→ RECORDED DATA:

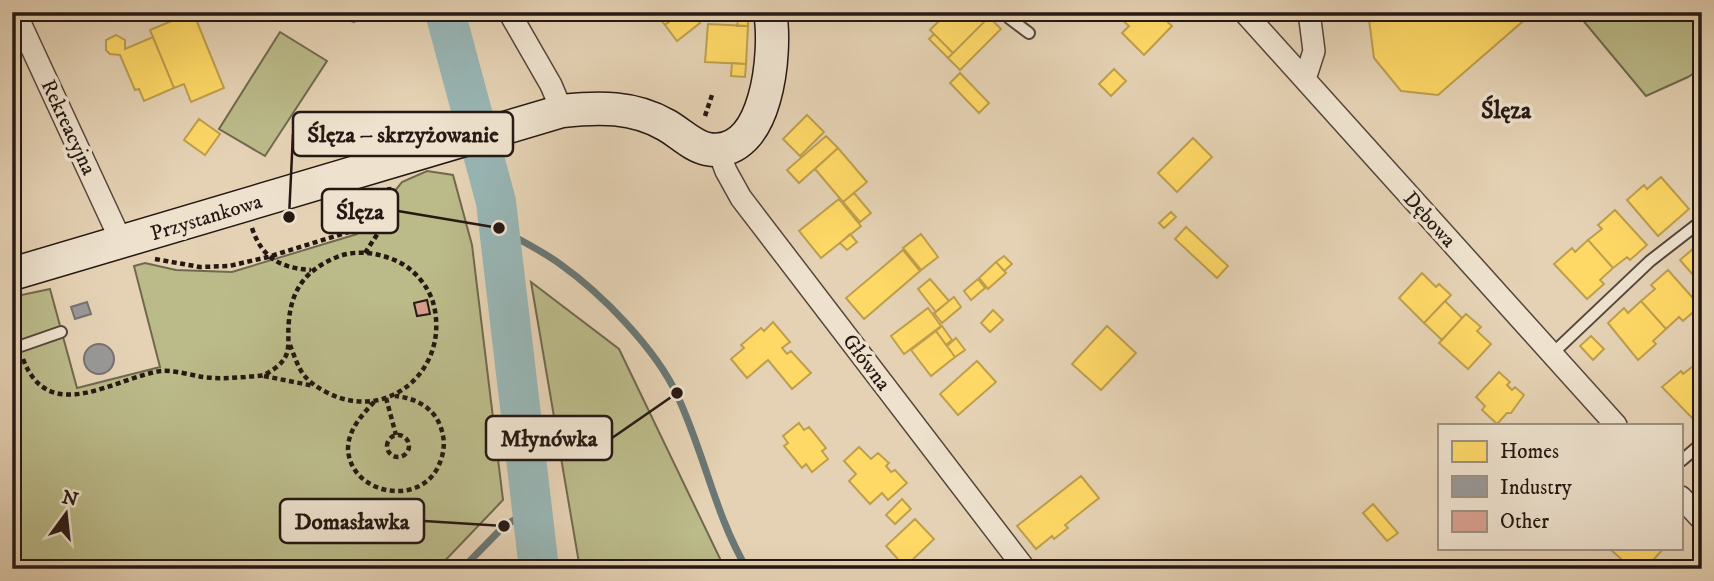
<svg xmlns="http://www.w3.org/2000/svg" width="1714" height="581" viewBox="0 0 1714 581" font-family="'IM FELL DW Pica',serif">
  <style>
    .green { fill: #bbba89; stroke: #70694e; stroke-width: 2 }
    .water { fill: #98b6b5; stroke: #6a7774; stroke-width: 2 }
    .homes { fill: #ffd966; stroke: #be9f4d; stroke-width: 2 }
    .industry { fill: #999; stroke: #767271; stroke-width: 2 }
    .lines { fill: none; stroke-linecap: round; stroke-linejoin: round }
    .stream { stroke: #6a7774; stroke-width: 7 }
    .river { stroke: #98b6b5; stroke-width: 40 }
    .building { fill: #d7a08f; stroke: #251813; stroke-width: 2 }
    .lane-casing { stroke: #55463b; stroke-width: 14 }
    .street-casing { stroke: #55463b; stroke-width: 24 }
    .secondary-casing { stroke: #251813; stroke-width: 35 }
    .path { stroke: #251813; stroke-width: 4.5; stroke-dasharray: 5 3.5; stroke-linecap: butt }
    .lane { stroke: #eee2ce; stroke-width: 10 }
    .street { stroke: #eee2ce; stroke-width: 21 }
    .secondary { stroke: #eee2ce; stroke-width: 32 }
    .labels { text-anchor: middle; stroke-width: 7; stroke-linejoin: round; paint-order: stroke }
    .street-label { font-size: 21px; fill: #251813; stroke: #eee2ce }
    .quarter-label { font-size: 24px; font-weight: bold; fill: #251813; stroke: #eee2ce }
    .leader { fill: none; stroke: #251813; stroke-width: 2.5 }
    .callout-dot { fill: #251813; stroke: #eee2ce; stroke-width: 2.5 }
    .callout { fill: #eee2ce; stroke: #251813; stroke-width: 2.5 }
    .callout-label { font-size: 23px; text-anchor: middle; font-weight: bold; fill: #251813 }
  </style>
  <rect width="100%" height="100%" fill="#e5d2b4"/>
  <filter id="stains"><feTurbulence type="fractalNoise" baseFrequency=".00286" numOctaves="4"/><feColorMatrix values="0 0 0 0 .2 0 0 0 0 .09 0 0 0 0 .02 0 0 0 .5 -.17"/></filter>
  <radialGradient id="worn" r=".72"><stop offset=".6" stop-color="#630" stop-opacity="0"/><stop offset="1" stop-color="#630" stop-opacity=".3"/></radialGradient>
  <path class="green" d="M1579,12H1702V68L1688,77L1646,96L1581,18Z
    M280,32L327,61L265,156L219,129Z
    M427,171L453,175L472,245L503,500L437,569H28L12,548V297L50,289L77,388L160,367L134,266L145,263L176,270L232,272L357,234L368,224L402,182Z
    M531,282L619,349L725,569H580Z"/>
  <path class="water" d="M324,12H364L354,22Z"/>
  <path class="homes" d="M193,12L224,88L191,102L184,84L174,88L150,30Z
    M661,12H681L665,25L657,15Z
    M681,12H692L700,23L677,41L665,25Z
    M948,12H994L953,53L930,30Z
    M1128,12H1157L1172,26L1144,55L1122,33L1129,26L1121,19Z
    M1368,12H1424L1425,19L1443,17L1448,12H1526L1529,16L1438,95L1401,91L1374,58Z
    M989,17L1001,29L960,70L948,58Z
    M738,20H748V26H737Z
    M708,24L748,26L746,64L705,62Z
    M934,34L953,53L948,58L929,39Z
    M116,35L125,40V49L153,37L174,88L144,101L139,89L135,90L120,55L110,54L106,50V40Z
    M732,63L746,64L745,77L731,76Z
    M1114,69L1126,81L1111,96L1099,84Z
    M960,73L989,103L979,113L950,83Z
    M807,115L824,132L800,156L783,139Z
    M199,119L220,134L205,155L184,140Z
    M826,136L838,148L799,183L787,170Z
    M1193,138L1212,157L1177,192L1158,173Z
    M838,148L867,182L843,202L815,169Z
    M1661,177L1689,209L1658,236L1627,200L1644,185L1647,189Z
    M854,193L871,213L860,222L843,202Z
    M839,199L861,226L821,258L799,231Z
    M1615,210L1647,245L1630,260L1627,257L1613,268L1588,240L1602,229L1598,225Z
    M1171,212L1176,217L1164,228L1159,223Z
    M1186,227L1228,266L1217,278L1175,239Z
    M850,234L857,242L847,250L840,243Z
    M921,234L938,257L921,270L903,248Z
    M1588,240L1613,268L1600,280L1604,284L1587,299L1554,264L1572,248L1575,252Z
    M1702,241V285L1680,260Z
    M903,250L920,271L864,319L846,298Z
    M1004,256L1012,264L1004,271L996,262Z
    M996,262L1006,273L988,289L979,278Z
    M1668,270L1700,306L1683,321L1679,317L1666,329L1641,301L1655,289L1651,285Z
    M1422,273L1436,287L1439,284L1451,295L1424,323L1399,298Z
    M930,279L949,301L936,312L918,289Z
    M978,279L985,288L971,300L964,291Z
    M954,297L961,307L942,323L934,313Z
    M1445,301L1462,318L1442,340L1424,323Z
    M1641,301L1666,329L1653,341L1656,344L1638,360L1608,323L1624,308L1628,313Z
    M928,308L941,326L904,354L891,336Z
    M993,310L1003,320L990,332L981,323Z
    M1466,314L1481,327L1477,331L1491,344L1468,369L1439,343Z
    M773,322L790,342L782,348L787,354L791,351L811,373L792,389L768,360L747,378L731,359L744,348L741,345L761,328L764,331Z
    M942,326L952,340L946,345L936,331Z
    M1107,326L1136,353L1101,390L1072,364Z
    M936,331L955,357L931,376L911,350Z
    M1591,336L1604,349L1593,360L1580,346Z
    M956,338L965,350L955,357L947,346Z
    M977,361L996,382L958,415L940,394Z
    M1697,363L1702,368V416L1695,421L1662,387L1681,371L1683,374Z
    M1499,372L1510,382L1507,385L1512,390L1515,387L1524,395L1511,413H1507L1497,424L1482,410L1485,406L1476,397Z
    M799,423L804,430L809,427L826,448L822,451L828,459L812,472L806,464L802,468L784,446L788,443L783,436Z
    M859,447L871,459L878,453L889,463L886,466L891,472L895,470L907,483L888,500L882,493L870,504L849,481L856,474L844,461Z
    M1081,476L1099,498L1065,525L1068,528L1054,539L1052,536L1036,549L1017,526Z
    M902,499L911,509L895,524L886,515Z
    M1373,504L1398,533L1387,541L1363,513Z
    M915,519L934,539L905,567L886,546Z
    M1609,548H1664L1645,569H1632Z"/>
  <path class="industry" d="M87,302L91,314L75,319L71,307Z
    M84 359a15 15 0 1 1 30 0a15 15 0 1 1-30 0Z"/>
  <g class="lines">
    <path class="stream" d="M499,228C519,240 541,250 560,264C601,293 656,349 677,395C704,452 715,515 747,569
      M462,569L504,526L531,510"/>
    <path class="river" d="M445,12L496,202L539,569"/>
  </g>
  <path class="building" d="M427,300L430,314L417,316L414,303Z"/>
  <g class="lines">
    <defs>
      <path id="lane" d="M1010,12L1009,18L1029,33
        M12,349L61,332
        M1552,354L1650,261L1699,223
        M1681,461L1702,443"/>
      <path id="street" d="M15,12L122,243
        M509,12L551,85L562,111
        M1244,12L1616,425
        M1305,79L1314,51L1309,12
        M718,150L726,171L741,198L1025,569
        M1681,497L1702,520"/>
      <path id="secondary" d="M12,274L562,111C599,107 633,106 666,125C679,132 692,146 707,149C768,161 777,50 770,12"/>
    </defs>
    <use href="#lane" class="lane-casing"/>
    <use href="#street" class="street-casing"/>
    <use href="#secondary" class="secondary-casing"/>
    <path class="path" d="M705,116L712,95
      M252,228C262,258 280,268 311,270
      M365,253C381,228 391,218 389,187
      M155,259L200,267L229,266L268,257L355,230L387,190
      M23,359C49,427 114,378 161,371C174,370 190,375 203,377C218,379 231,378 245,377C252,376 260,377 266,374C296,357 286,346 289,320C292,287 308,269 337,257C357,249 380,253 399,262C415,270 430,288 434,306C449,370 388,423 328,393C318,388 310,383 303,374C297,365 294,355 290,345
      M264,376L314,386
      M386,398L396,435
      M374,402C362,415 348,430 348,449C350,493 416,507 437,469C444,455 446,443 441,428C434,407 415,398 395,396
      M387 446a11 11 0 1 1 22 0a11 11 0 1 1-22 0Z"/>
    <use href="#lane" class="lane"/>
    <use href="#street" class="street"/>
    <use href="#secondary" class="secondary"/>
  </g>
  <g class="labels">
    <g class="street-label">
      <text transform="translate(69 127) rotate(65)" y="7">Rekreacyjna</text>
      <text transform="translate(206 217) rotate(-17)" y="7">Przystankowa</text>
      <text transform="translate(1430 219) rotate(48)" y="7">Dębowa</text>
      <text transform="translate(867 362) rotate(53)" y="7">Główna</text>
    </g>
    <g class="quarter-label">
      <text x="1506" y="118">Ślęza</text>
    </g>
  </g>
  <path class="leader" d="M289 217L293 134M499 228L398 211M677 393L612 438M504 526L424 521"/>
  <g class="callout-dot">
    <circle cx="289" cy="217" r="7"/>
    <circle cx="499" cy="228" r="7"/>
    <circle cx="677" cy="393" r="7"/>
    <circle cx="504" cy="526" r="7"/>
  </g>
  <g class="callout">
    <rect x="293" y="112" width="220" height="44" rx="7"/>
    <rect x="322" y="189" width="76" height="44" rx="7"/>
    <rect x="486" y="416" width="126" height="44" rx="7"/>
    <rect x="280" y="499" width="144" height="44" rx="7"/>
  </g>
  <g class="callout-label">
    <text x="403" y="142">Ślęza – skrzyżowanie</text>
    <text x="360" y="219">Ślęza</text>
    <text x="549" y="446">Młynówka</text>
    <text x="352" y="529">Domasławka</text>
  </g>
  <rect width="1714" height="581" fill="none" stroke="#e5d2b4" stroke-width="42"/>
  <rect x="14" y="14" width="1686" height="553" fill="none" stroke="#251813" stroke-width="3.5"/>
  <rect x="21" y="21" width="1672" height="539" fill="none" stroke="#251813" stroke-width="2"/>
  <rect x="1438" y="424" width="245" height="126" fill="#eee2ce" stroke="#9e9183" stroke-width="2"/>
  <rect x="1452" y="441" width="35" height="21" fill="#ffd966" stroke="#9e9183" stroke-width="2"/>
  <text x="1500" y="458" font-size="21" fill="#251813">Homes</text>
  <rect x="1452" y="476" width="35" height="21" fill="#999999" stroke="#9e9183" stroke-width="2"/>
  <text x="1500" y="494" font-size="21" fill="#251813">Industry</text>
  <rect x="1452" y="511" width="35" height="21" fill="#d7a08f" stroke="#9e9183" stroke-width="2"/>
  <text x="1500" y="528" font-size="21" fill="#251813">Other</text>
  <g transform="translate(66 514) rotate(15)" stroke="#eee2ce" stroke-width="5" paint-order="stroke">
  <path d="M0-5L12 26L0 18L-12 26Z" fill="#251813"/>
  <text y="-10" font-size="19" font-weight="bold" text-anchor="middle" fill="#251813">N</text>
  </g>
  <rect width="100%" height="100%" filter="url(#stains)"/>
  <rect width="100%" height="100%" fill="url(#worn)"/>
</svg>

→ YOUR INSTRUCTIONS: Which lines above contain the word "worn"? Copy each one.

→ ANSWER TO THIS TASK:
  <radialGradient id="worn" r=".72"><stop offset=".6" stop-color="#630" stop-opacity="0"/><stop offset="1" stop-color="#630" stop-opacity=".3"/></radialGradient>
  <rect width="100%" height="100%" fill="url(#worn)"/>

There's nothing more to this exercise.